Damián, un fraile joven que asistía a Peregrino en sus estudios, pues conocía los secretos de la caligrafía, fue quien les tomó a su cargo como preceptor, y como sus tareas se redujeron al principio a correr con ellos por el patio de armas y los campos que nos circundaban, me sentí vivamente identificado con él, pues tales habían sido los trabajos que durante años desarrollé con quienes fueron mis hermanitos adoptivos, a los que harto cargué sobre mis espaldas. Una corte de criadas atendía a la alborotadora chiquillería, pero como eran mis hijos y no podía desentenderme de tales obligaciones, pues desde muy joven sabía que los niños necesitan que se ocupen de ellos, comencé por hablarles del cielo y sus misteriosas luces –aunque muy establecidas por los poetas y los que saben de estas cosas, según decía Plinio–, lo que llevábamos a cabo encaramados en las alturas de la muralla y durante las noches de verano, mientras que otras veces en compañía de Yúsuf, cuyos conocimientos sobre aquel asunto eran mucho más amplios que los míos, salíamos a los campos cercanos a escuchar a los sapos y cuantos animales desgranan su retahíla nocturna.
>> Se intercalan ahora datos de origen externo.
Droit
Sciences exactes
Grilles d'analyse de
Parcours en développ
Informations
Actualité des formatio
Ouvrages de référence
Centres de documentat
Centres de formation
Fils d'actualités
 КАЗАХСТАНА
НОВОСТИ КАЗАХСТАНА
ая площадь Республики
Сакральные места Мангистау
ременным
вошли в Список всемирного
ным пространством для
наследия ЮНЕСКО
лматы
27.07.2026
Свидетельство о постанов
Luego les llegó la hora de escardar las huertas que para su solaz compusimos, y al fin la no fácil tarea de cabalgar sobre una montura que debe obedecer en todo momento tus órdenes...
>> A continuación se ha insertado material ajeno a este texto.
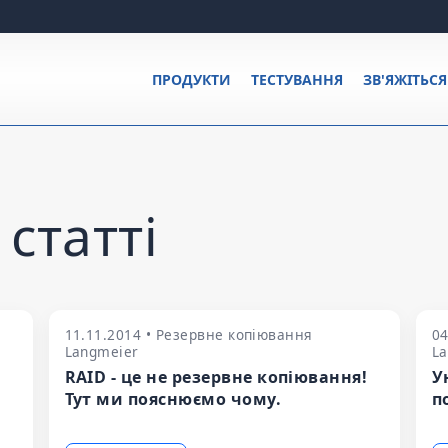
ПРОДУКТИ
ТЕСТУВАННЯ
ЗВ'ЯЖІТЬС
статті
11.11.2014 • Резервне копіювання
04
Langmeier
L
RAID - це не резервне копіювання!
У
Тут ми пояснюємо чому.
п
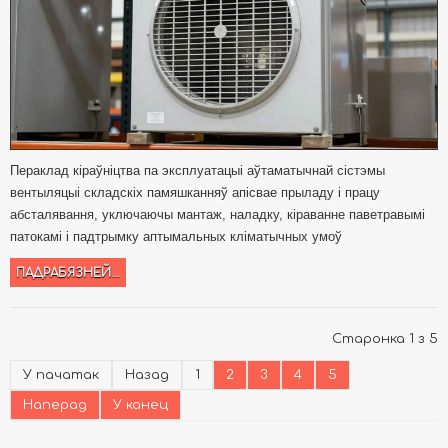
Пераклад кіраўніцтва па эксплуатацыі аўтаматычнай сістэмы
вентыляцыі складскіх памяшканняў апісвае прыладу і працу
абсталявання, уключаючы мантаж, наладку, кіраванне паветравымі
патокамі і падтрымку аптымальных кліматычных умоў
ПАДРАБЯЗНЕЙ...
Старонка 1 з 5
У пачатак
Назад
1
2
3
4
5
Наперад
У канец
Leonor (Leonor segunda, como entre nosotros la conocíamos) era sin duda mi preferida, pues en seguida pude dirigirme a ella como si fuera una persona mayor, y con el auxilio de Damián la inicié desde muy niña en los entresijos de los garabatos, rayas y puntos que conforman la escritura, algo que yo conjeturaba, y no sin razón, como el compendio de la sabiduría, pues ¿qué se puede conocer de lo que nos rodea si no podemos comunicarnos con nuestros semejantes? Leonor, por cierto, fue una aplicada alumna, y cuando pasaron los años, orgullosa de sus saberes fue ella la que tomó sobre sí tales labores, y enseñó a sus hermanos y a quien se le puso delante las complicadas artes de las letras, que asimismo reputaba como las más valiosas (entre los que podría citar a Moisés, que recibió de su boca las primeras lecciones y repetidamente me elogió las virtudes de mi hija, que le habían abierto las puertas de un camino que jamás pudo sospechar).